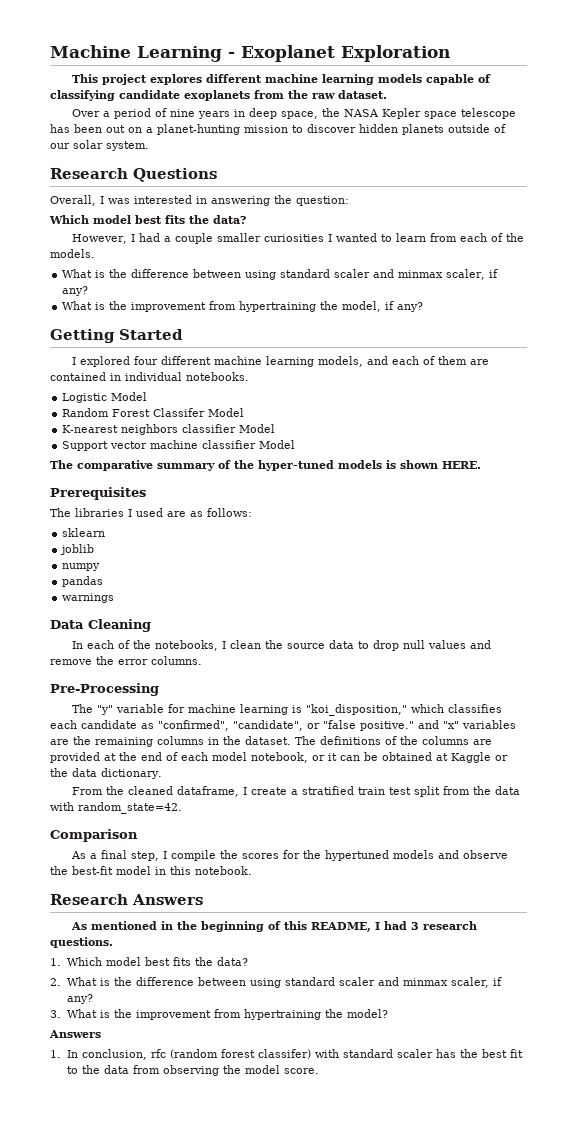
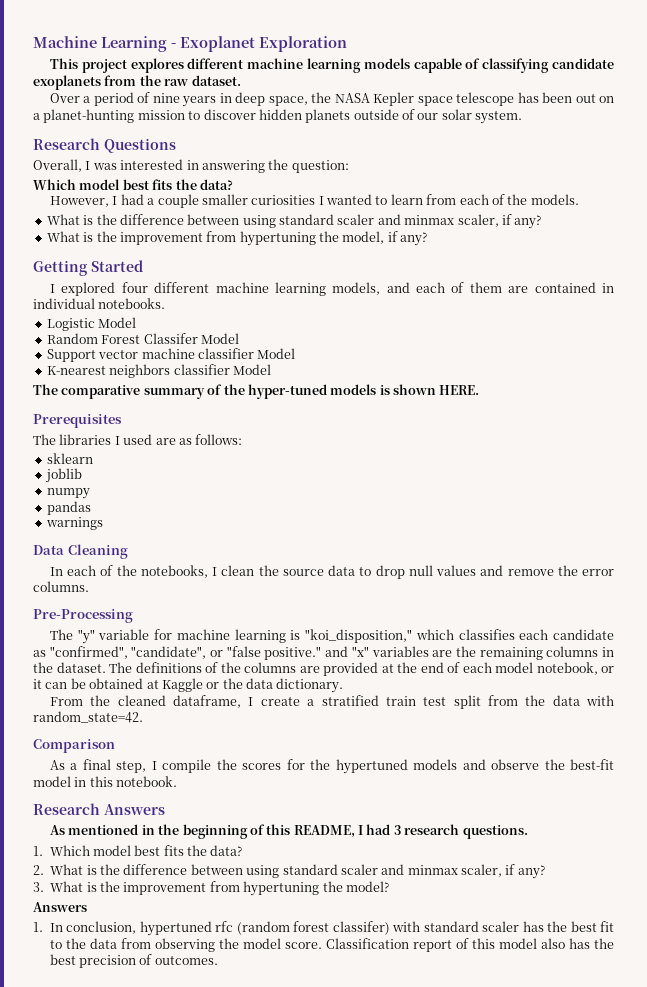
[239,301,317,312] hypertraining -> [239,231,316,246] hypertuning
[62,424,276,435] [62,440,199,451] K-nearest neighbors classifier Model // Support vector machine -> [46,348,296,362] [46,364,171,378] Support vector machine classifier Model // K-nearest neighbors
[243,1009,321,1020] hypertraining -> [243,881,320,896] hypertuning
(147, 1054) none -> [139,921,212,936] hypertuned
(319, 1071) none -> [325,938,614,952] [49,954,218,968] Classification report of this model also has the best precision of outcomes.

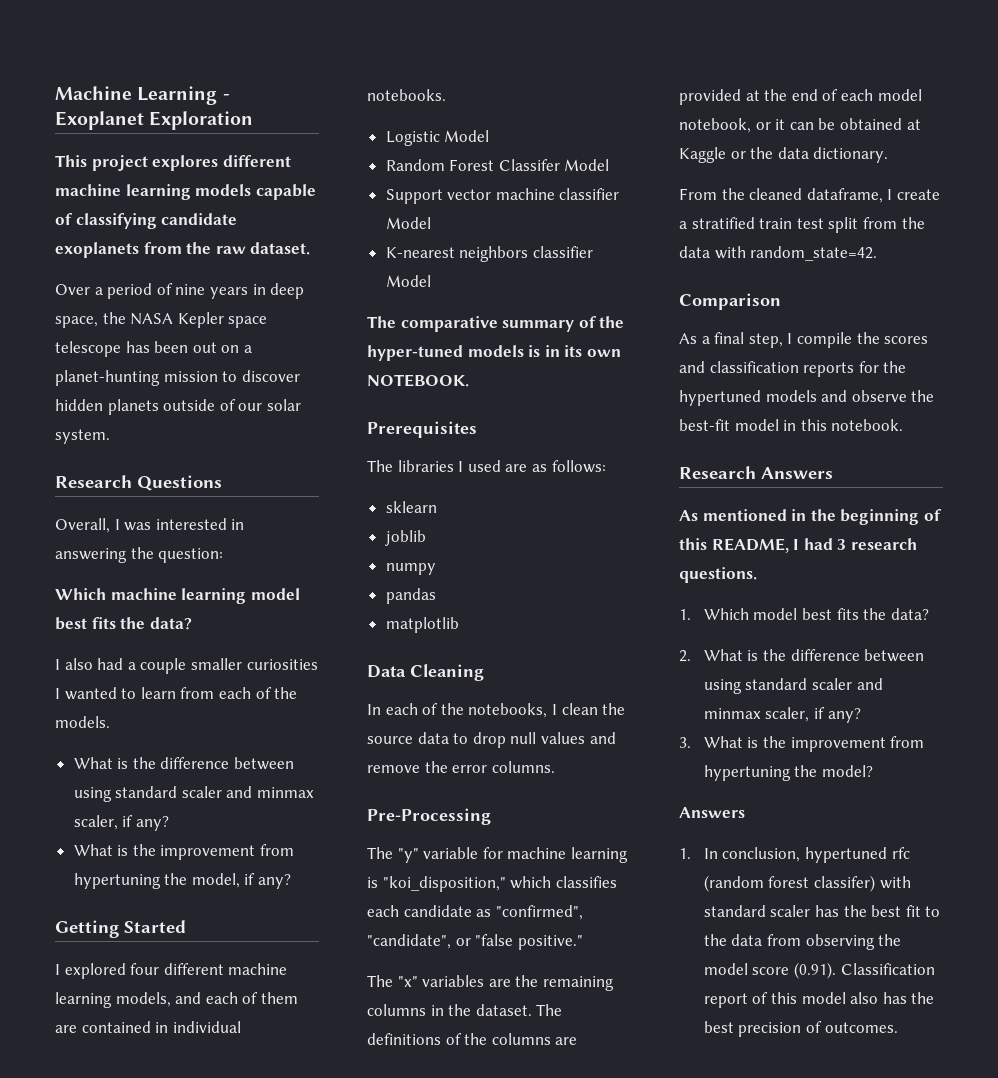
[79,179,233,190] [50,196,118,207] model best fits the data? // However, I -> [110,588,300,604] [55,617,192,630] [55,658,93,670] machine learning model best fits the data? // I also
[393,384,480,395] shown HERE. -> [544,345,621,357] [367,374,469,387] in its own NOTEBOOK.
[45,517,103,530] warnings -> [385,617,459,633] matplotlib
[325,646,349,657] and -> [367,975,393,987] // The
(282, 766) none -> [679,361,855,377] and classification reports
[284,942,322,949] score. -> [752,962,836,979] score (0.91).

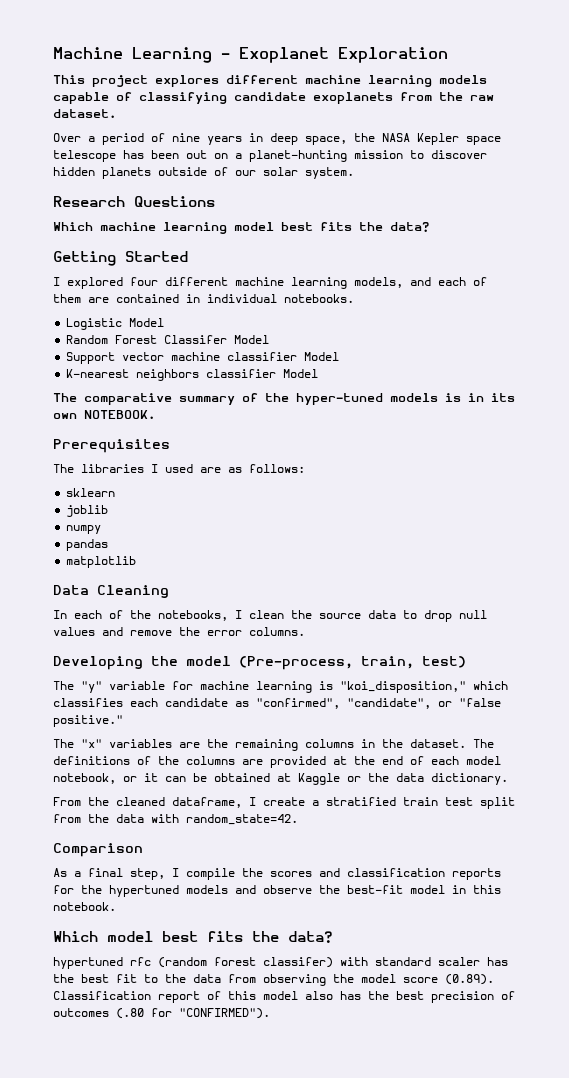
[55,518,245,533] [55,547,224,563] // Overall, I was interested in answering the question: -> (215, 201) none
[55,658,318,674] [55,687,298,700] [55,716,110,728] [73,757,295,770] [73,786,315,802] [73,815,169,831] [73,844,295,860] [73,873,292,889] // I also had a couple smaller curiosities I wanted to learn from each of the models. // What is the difference between using standard scaler and minmax scaler, if any? // What is the improvement from hypertuning the model, if any? -> (429, 227) none
[367,808,491,825] Pre-Processing -> [53,656,466,670] Developing the model (Pre-process, train, test)
[679,466,833,479] [679,509,942,525] [679,538,917,553] [679,567,757,583] [679,609,691,620] Research Answers // As mentioned in the beginning of this README, I had 3 research questions. // 1. -> (116, 906) none
[679,649,925,662] [703,678,883,694] [703,707,861,723] [679,736,925,752] [703,765,873,781] [679,807,745,818] [679,847,801,862] 2. What is the difference between using standard scaler and minmax scaler, if any? // 3. What is the improvement from hypertuning the model? // Answers // 1. In conclusion, -> (333, 937) none
[793,962,836,979] (0.91). -> [445,974,494,985] (0.89).
[824,1022,898,1033] outcomes. -> [53,1008,270,1019] outcomes (.80 for "CONFIRMED").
☆ ☆ ☆
■ **TASK TO COMPLETE**: Please copy each line of the records above that holds the word "scaler".

■ **TASK RESPONSE**:
[55,658,318,674] [55,687,298,700] [55,716,110,728] [73,757,295,770] [73,786,315,802] [73,815,169,831] [73,844,295,860] [73,873,292,889] // I also had a couple smaller curiosities I wanted to learn from each of the models. // What is the difference between using standard scaler and minmax scaler, if any? // What is the improvement from hypertuning the model, if any? -> (429, 227) none
[679,649,925,662] [703,678,883,694] [703,707,861,723] [679,736,925,752] [703,765,873,781] [679,807,745,818] [679,847,801,862] 2. What is the difference between using standard scaler and minmax scaler, if any? // 3. What is the improvement from hypertuning the model? // Answers // 1. In conclusion, -> (333, 937) none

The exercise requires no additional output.